Nemezis wyszła i chyba rozmawiała z resztą, że idzie
odpocząć, a do jaskini wszedł Illuminated.
- Trochę lepiej? – Zapytał nieco spokojniejszy niż przedtem
brat.
- Tak, przepraszam za kłopot. – Powiedziałam z uśmiechem.
- Nie wkurzaj mnie. Powiedz mi o co chodzi z tym całym
Kaitem.
- Chodzi o to, że jest kimś w rodzaju mojego opiekuna, przez
co może mnie karcić i pilnuje mnie nawet tutaj, choć nie wiem w jaki sposób. –
Odparłam.
- A ten pocałunek, o co chodziło w tym wpadnięciu mu w
ramiona? – Pytał, a w jego oczach narastała złość.
- Zawsze tak było, to coś ala poddanie się mu. Pocałunek to
wielka kara od niego, jeśli chodzi o pocałunek jako karę. Uszkadza jamę ustną i
dochodzi tak do jelita.
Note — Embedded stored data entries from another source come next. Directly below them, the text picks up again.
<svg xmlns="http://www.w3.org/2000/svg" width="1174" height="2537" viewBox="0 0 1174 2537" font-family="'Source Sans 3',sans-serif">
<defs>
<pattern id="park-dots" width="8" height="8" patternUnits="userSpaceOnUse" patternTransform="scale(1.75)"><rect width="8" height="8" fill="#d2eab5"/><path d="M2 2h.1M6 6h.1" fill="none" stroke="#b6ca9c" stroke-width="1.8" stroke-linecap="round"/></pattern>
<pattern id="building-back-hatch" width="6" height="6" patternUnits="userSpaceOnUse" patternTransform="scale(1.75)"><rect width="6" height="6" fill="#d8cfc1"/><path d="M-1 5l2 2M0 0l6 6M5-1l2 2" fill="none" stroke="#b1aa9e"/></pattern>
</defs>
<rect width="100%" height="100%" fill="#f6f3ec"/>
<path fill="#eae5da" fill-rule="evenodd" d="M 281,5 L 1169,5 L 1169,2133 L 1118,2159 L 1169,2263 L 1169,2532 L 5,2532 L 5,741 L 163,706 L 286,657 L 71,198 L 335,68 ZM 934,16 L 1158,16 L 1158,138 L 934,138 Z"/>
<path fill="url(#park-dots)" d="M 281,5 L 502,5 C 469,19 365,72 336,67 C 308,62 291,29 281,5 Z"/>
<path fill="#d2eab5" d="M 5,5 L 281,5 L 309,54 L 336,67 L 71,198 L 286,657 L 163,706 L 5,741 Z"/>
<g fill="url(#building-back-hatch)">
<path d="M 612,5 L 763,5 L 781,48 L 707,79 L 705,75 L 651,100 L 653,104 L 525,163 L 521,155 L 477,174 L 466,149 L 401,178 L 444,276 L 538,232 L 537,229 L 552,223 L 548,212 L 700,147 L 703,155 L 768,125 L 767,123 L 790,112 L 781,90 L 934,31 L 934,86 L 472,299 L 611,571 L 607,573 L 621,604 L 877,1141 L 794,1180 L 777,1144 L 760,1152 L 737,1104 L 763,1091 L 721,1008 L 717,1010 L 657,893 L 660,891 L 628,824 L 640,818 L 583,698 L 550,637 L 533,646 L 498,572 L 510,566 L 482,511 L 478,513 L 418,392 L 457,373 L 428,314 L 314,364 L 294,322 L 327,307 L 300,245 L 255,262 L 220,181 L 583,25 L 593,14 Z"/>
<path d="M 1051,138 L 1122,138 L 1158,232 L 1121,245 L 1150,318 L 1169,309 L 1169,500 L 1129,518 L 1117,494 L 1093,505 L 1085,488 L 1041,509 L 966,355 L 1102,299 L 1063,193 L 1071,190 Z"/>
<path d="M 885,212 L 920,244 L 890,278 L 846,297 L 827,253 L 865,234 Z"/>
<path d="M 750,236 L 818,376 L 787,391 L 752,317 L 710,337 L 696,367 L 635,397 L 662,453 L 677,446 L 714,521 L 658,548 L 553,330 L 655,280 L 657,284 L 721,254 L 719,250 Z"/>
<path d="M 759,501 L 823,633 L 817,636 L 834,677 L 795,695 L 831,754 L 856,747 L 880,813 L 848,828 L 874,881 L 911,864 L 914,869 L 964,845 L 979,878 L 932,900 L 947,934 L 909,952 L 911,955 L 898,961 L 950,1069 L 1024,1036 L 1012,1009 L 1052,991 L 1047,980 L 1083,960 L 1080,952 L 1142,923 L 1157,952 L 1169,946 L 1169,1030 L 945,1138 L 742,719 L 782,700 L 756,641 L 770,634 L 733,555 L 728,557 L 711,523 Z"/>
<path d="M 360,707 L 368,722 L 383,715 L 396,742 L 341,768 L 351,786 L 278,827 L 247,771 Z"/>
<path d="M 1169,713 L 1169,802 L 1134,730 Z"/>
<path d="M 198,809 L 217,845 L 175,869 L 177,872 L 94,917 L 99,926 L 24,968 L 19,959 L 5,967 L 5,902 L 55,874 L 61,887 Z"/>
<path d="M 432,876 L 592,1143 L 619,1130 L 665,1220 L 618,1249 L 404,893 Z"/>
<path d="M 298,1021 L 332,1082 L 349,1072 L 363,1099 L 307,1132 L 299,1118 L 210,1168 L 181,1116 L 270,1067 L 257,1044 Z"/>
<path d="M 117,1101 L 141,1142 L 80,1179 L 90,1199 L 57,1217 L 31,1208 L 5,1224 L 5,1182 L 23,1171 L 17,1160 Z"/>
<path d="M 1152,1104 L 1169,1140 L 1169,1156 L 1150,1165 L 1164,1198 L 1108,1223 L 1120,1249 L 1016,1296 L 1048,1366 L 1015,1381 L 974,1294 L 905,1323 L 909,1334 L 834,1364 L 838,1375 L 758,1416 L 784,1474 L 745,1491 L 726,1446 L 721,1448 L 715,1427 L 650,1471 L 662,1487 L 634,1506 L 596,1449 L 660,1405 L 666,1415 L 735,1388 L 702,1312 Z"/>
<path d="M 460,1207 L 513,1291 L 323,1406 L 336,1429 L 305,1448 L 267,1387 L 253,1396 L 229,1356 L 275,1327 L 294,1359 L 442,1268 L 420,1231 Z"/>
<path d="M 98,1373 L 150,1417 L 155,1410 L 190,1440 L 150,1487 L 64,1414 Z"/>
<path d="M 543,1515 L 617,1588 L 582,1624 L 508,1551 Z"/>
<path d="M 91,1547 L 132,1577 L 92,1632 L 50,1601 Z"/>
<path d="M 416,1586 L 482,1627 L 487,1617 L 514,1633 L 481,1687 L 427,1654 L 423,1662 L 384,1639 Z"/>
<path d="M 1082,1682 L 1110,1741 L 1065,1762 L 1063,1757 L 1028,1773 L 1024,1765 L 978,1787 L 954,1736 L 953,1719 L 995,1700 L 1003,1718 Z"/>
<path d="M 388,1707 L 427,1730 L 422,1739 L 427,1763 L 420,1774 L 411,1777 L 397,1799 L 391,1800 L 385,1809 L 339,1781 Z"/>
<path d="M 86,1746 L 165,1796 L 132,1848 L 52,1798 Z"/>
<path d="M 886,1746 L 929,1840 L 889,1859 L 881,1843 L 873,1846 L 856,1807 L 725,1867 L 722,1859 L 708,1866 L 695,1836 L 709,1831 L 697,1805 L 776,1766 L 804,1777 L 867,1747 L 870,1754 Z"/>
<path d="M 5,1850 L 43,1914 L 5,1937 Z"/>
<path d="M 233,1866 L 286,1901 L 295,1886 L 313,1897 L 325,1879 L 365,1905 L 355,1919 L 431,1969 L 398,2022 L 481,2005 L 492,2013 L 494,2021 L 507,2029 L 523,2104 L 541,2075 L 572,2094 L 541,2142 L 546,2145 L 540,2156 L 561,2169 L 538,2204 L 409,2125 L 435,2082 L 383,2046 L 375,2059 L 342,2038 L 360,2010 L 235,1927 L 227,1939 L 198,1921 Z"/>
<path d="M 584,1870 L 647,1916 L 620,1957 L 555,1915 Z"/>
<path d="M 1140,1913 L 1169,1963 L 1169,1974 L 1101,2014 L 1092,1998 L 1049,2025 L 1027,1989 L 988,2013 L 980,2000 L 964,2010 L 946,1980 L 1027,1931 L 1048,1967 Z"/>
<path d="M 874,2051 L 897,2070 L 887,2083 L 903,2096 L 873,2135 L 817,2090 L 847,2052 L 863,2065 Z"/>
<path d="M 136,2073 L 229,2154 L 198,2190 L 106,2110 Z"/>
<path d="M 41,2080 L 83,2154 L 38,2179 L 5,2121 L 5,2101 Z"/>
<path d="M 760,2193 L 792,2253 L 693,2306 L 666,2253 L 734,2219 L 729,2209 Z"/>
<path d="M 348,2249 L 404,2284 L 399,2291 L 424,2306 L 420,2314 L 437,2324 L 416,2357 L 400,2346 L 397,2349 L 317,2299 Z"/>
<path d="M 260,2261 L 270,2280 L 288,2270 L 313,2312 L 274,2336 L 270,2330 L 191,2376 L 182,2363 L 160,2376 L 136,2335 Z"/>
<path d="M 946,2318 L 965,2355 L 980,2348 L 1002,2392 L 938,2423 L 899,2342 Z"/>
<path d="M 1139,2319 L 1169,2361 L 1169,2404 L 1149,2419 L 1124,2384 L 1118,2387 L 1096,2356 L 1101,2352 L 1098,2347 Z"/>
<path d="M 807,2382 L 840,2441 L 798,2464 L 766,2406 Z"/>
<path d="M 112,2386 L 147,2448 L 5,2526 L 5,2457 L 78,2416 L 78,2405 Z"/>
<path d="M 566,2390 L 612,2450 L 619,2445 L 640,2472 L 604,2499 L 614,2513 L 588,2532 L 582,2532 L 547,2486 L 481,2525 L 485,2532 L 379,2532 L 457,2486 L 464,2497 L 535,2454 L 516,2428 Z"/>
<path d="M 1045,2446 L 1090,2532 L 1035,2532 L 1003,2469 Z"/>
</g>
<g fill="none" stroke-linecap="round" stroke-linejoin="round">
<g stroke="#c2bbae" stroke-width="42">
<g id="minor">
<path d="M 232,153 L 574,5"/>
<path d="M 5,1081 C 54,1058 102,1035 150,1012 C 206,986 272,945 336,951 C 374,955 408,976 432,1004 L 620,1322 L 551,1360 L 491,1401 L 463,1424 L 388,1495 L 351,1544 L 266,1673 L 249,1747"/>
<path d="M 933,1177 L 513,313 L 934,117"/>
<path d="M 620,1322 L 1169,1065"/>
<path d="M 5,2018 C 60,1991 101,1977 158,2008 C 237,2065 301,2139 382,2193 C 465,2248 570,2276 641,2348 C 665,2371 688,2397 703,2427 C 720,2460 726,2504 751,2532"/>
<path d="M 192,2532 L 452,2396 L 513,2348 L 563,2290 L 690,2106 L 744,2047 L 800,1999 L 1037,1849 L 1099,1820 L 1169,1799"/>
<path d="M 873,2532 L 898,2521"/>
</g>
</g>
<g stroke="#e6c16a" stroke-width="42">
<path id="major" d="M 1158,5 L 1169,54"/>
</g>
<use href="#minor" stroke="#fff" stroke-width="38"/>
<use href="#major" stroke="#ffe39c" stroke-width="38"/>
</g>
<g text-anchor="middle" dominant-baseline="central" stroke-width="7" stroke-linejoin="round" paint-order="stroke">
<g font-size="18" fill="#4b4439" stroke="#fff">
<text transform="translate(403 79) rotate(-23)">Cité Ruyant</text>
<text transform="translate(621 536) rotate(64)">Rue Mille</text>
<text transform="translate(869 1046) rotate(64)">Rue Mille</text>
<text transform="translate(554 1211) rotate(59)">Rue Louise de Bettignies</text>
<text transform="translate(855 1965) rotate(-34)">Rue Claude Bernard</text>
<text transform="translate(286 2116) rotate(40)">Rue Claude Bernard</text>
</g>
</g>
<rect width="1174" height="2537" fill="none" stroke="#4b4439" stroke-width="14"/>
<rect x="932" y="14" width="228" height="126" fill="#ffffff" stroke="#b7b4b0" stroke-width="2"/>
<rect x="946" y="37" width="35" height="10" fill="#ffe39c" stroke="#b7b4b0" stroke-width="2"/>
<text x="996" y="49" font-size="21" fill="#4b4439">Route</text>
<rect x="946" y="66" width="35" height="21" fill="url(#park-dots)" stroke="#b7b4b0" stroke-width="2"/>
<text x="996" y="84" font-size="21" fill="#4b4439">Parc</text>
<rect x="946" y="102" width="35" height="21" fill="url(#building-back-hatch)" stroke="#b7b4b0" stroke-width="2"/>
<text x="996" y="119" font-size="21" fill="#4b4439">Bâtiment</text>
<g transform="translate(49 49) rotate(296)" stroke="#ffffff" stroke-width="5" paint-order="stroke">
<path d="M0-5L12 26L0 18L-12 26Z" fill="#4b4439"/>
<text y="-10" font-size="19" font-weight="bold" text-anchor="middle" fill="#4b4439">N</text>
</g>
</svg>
Może w ten sposób zabić. – Powiedziałam.
- On już to kiedyś robił prawda? – Zapytał podejrzliwie.
- Tak, w sumie mój pierwszy pocałunek był karą. – Wyszeptałam.
-On jest jakiś niewyżyty czy co? – Zapytał z wrednym
uśmieszkiem.
- Nie, on każdą kobietę traktuje jak własność, bo wiesz, on
ma syna i żonę. – Powiedziałam.
-To co on tu robi,
niech grzeje miejsce na swoim miejscu przy rodzinie. – Wysyczał.
W tym samym Momocie włamałam się do jego głowy i pokazałam
mu część naszej rozmowy jak mówił mi co się dzieje z jego rodziną.
- Co za ! – Krzyknął nagle.
- On jej nigdy nie kochał… - Wyszeptałam.
- Jak tak można, przecież to jego żona i syn, a on robi coś
takiego. – Mówił nie słysząc moich słów.
- Wiesz to nie tak, ona go zdradzała i nie ma pewności, że
to jego syn. Chciał ją zabić, ale ja weszłam mu w drogę, a przedtem nabroiłam,
więc wyżył się na mnie. Wtedy pierwszy raz poczułam taki ostry ból. - Mówiłam ze wzrokiem skierowanym w ziemię.
- Co on sobie wyobraża, krzywdzić ciebie za nią! - Warknął.